TASK GOAL: Write out, word for word, every line in the data below from the one containing "107, 160, 172)" to the one containing "right, bottom; pixels)", both of them included.

Collected data entries
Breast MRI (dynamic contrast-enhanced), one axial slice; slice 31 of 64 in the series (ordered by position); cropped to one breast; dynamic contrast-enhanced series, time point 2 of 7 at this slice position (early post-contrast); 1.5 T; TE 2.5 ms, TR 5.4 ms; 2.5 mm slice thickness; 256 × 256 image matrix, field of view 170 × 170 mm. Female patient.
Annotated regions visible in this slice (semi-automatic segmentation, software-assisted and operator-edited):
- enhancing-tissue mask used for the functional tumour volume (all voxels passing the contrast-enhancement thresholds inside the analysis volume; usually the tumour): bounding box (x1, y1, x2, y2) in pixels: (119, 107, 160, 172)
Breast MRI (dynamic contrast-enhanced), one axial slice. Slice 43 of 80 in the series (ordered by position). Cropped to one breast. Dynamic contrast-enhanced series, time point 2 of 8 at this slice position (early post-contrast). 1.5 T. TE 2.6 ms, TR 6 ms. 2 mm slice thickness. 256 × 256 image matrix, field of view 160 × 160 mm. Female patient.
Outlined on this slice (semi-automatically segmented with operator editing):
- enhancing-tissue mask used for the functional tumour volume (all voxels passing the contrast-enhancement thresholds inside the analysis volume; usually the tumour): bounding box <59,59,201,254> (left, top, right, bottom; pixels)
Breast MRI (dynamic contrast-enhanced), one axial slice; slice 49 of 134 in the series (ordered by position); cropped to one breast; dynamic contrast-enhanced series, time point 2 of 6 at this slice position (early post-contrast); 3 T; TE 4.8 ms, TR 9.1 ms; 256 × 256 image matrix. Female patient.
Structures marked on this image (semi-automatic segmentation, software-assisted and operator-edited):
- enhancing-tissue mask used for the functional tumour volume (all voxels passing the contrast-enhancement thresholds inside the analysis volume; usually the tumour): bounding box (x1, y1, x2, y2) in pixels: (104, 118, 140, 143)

==

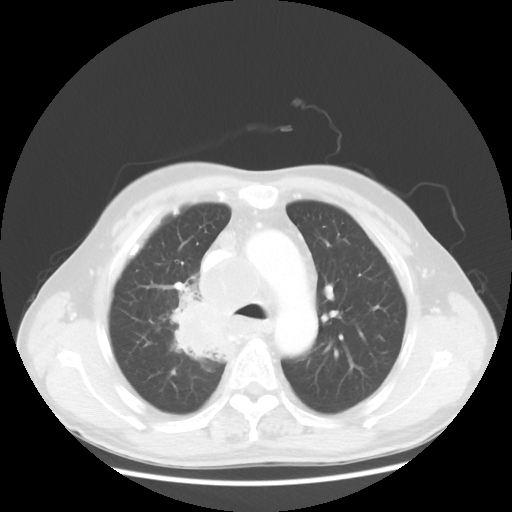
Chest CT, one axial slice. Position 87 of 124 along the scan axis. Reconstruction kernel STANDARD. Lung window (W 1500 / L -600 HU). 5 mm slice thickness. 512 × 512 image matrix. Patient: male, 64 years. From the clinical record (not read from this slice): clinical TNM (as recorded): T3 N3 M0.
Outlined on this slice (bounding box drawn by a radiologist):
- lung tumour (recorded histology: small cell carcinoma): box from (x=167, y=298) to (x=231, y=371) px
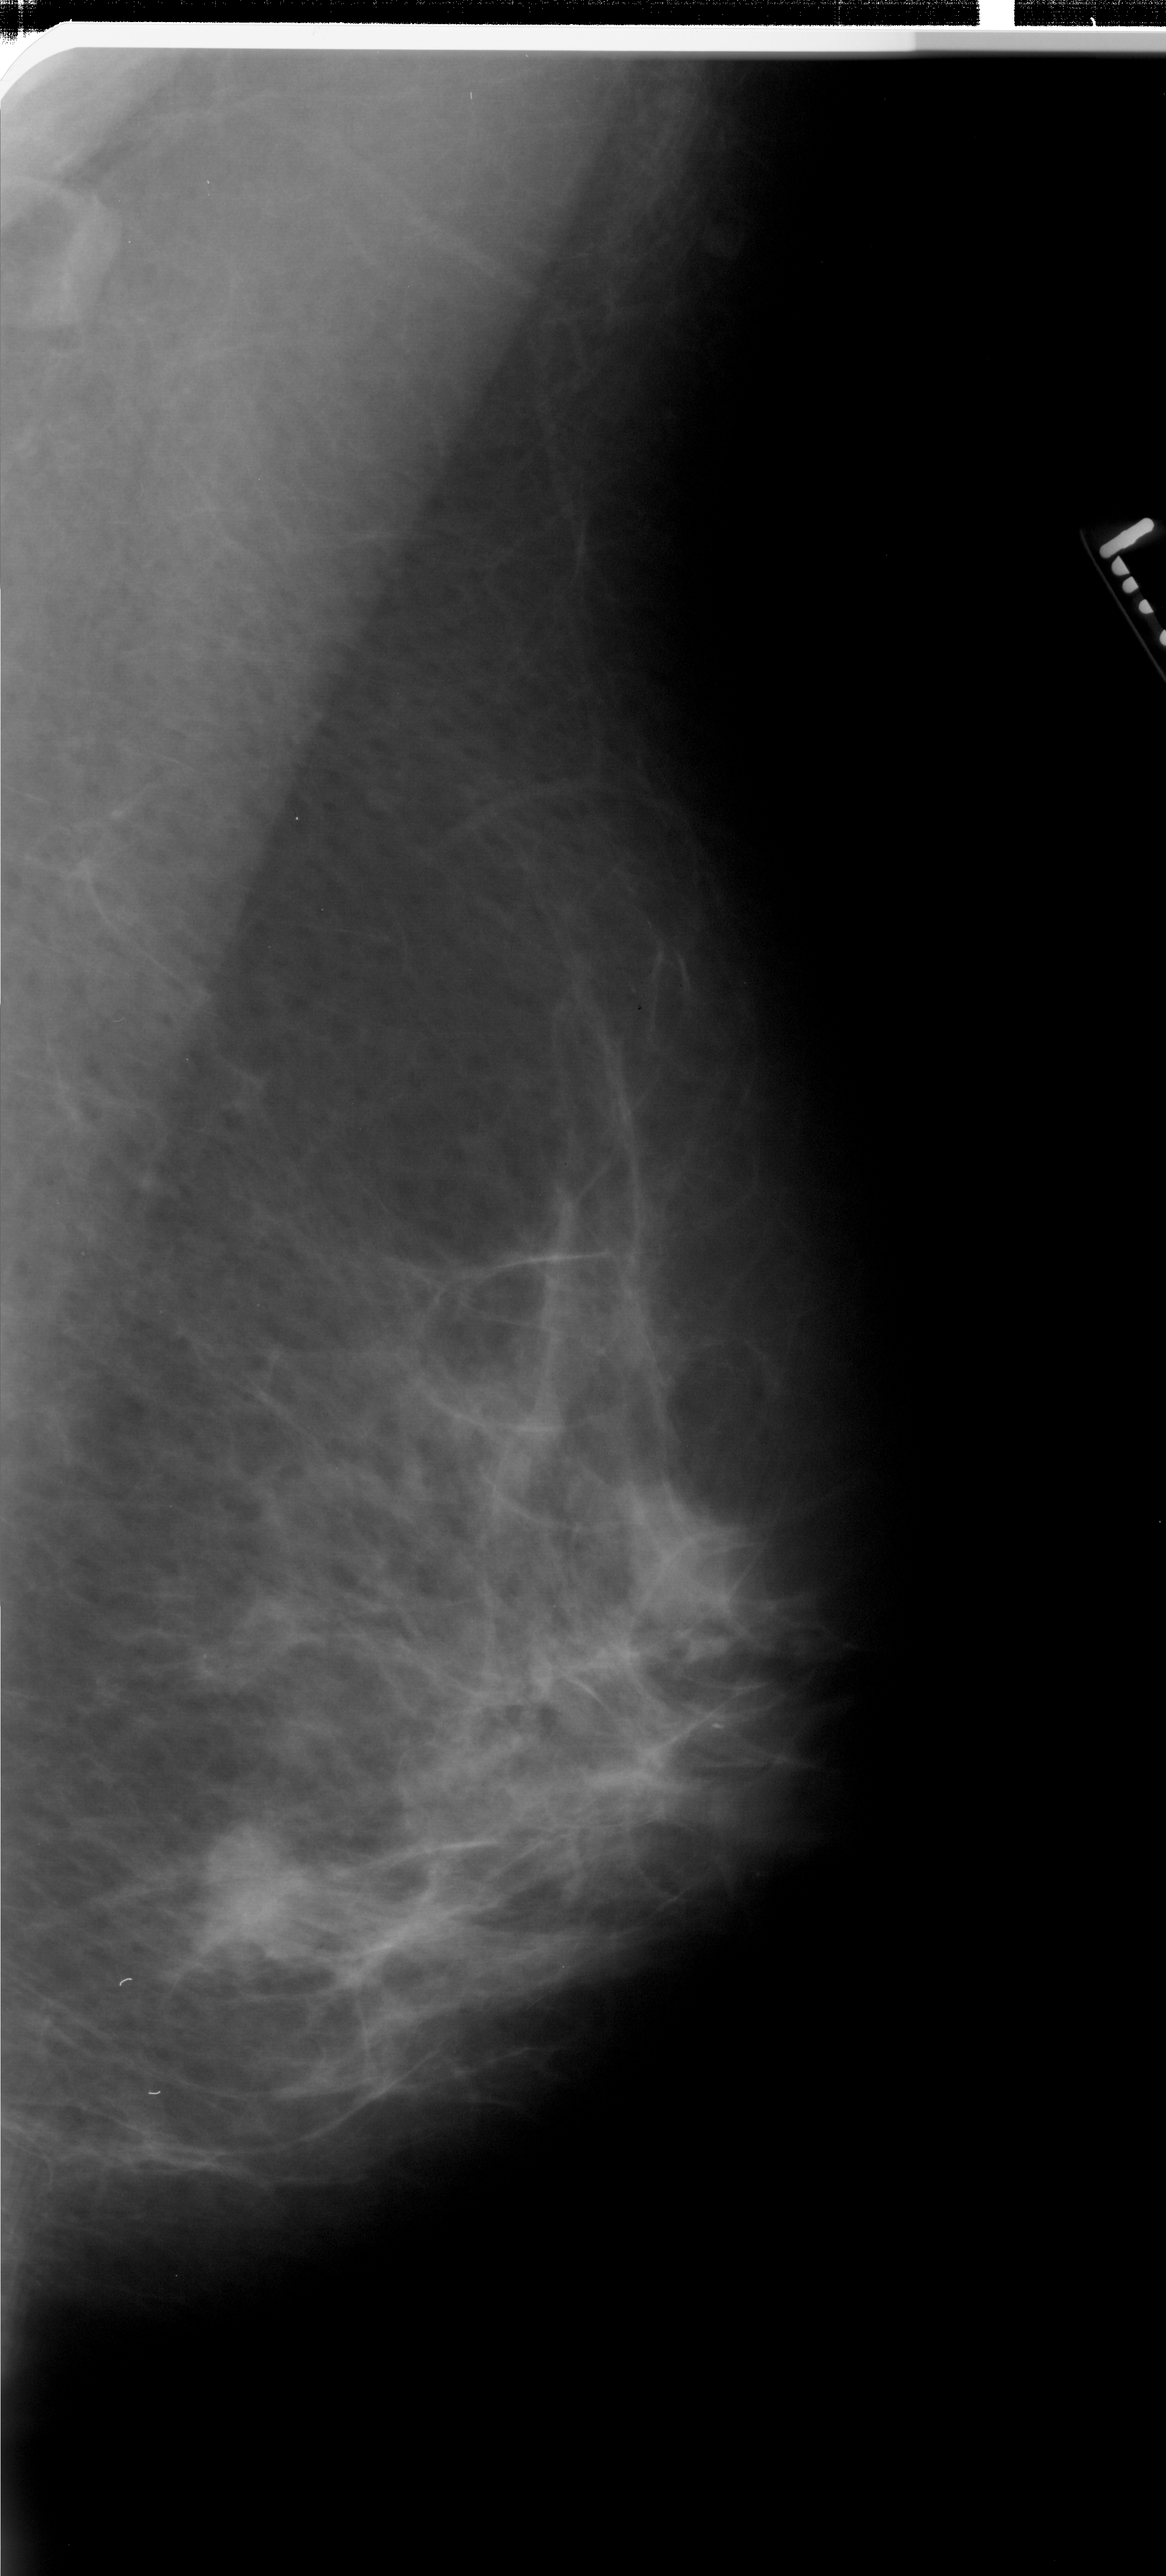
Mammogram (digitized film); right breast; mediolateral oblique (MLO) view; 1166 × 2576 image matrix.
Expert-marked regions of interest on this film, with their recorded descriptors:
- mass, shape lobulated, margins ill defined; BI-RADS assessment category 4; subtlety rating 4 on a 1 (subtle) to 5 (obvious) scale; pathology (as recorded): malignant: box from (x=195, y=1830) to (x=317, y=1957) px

EXERCISE RESULT:
- enhancing-tissue mask used for the functional tumour volume (all voxels passing the contrast-enhancement thresholds inside the analysis volume; usually the tumour): bounding box (x1, y1, x2, y2) in pixels: (119, 107, 160, 172)
Breast MRI (dynamic contrast-enhanced), one axial slice. Slice 43 of 80 in the series (ordered by position). Cropped to one breast. Dynamic contrast-enhanced series, time point 2 of 8 at this slice position (early post-contrast). 1.5 T. TE 2.6 ms, TR 6 ms. 2 mm slice thickness. 256 × 256 image matrix, field of view 160 × 160 mm. Female patient.
Outlined on this slice (semi-automatically segmented with operator editing):
- enhancing-tissue mask used for the functional tumour volume (all voxels passing the contrast-enhancement thresholds inside the analysis volume; usually the tumour): bounding box <59,59,201,254> (left, top, right, bottom; pixels)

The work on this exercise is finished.